→ TASK MATERIAL:
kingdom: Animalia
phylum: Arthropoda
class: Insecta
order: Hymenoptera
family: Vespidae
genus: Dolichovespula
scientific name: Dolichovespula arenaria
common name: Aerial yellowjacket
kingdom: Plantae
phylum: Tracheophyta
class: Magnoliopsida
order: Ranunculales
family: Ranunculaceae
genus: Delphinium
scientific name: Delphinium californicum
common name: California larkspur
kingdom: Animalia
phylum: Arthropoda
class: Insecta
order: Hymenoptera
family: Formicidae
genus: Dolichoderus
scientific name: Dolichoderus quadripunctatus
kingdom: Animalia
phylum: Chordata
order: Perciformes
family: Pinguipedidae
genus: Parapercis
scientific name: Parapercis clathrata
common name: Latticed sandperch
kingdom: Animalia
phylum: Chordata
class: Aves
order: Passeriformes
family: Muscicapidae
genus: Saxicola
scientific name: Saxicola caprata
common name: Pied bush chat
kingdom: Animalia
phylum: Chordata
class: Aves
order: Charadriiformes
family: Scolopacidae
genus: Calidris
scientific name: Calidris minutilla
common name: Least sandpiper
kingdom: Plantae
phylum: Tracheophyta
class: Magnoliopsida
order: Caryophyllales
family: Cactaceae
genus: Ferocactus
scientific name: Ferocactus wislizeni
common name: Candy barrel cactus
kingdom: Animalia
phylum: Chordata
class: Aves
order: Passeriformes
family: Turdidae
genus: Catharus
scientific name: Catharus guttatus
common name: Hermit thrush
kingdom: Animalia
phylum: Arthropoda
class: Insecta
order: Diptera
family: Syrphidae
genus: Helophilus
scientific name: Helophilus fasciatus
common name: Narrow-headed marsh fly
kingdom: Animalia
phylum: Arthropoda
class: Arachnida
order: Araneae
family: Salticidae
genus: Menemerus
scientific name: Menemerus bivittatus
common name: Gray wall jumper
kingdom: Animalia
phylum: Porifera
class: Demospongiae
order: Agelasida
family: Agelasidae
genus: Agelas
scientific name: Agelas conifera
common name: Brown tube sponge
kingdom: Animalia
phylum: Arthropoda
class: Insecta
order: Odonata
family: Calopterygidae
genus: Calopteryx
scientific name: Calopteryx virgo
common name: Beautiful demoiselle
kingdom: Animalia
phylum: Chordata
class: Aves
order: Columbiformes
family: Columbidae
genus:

→ THE PROBLEM: Write out the data above exactly, from its first line up to and including the line with "genus: Dolichoderus".

→ ANSWER BELOW:
kingdom: Animalia
phylum: Arthropoda
class: Insecta
order: Hymenoptera
family: Vespidae
genus: Dolichovespula
scientific name: Dolichovespula arenaria
common name: Aerial yellowjacket
kingdom: Plantae
phylum: Tracheophyta
class: Magnoliopsida
order: Ranunculales
family: Ranunculaceae
genus: Delphinium
scientific name: Delphinium californicum
common name: California larkspur
kingdom: Animalia
phylum: Arthropoda
class: Insecta
order: Hymenoptera
family: Formicidae
genus: Dolichoderus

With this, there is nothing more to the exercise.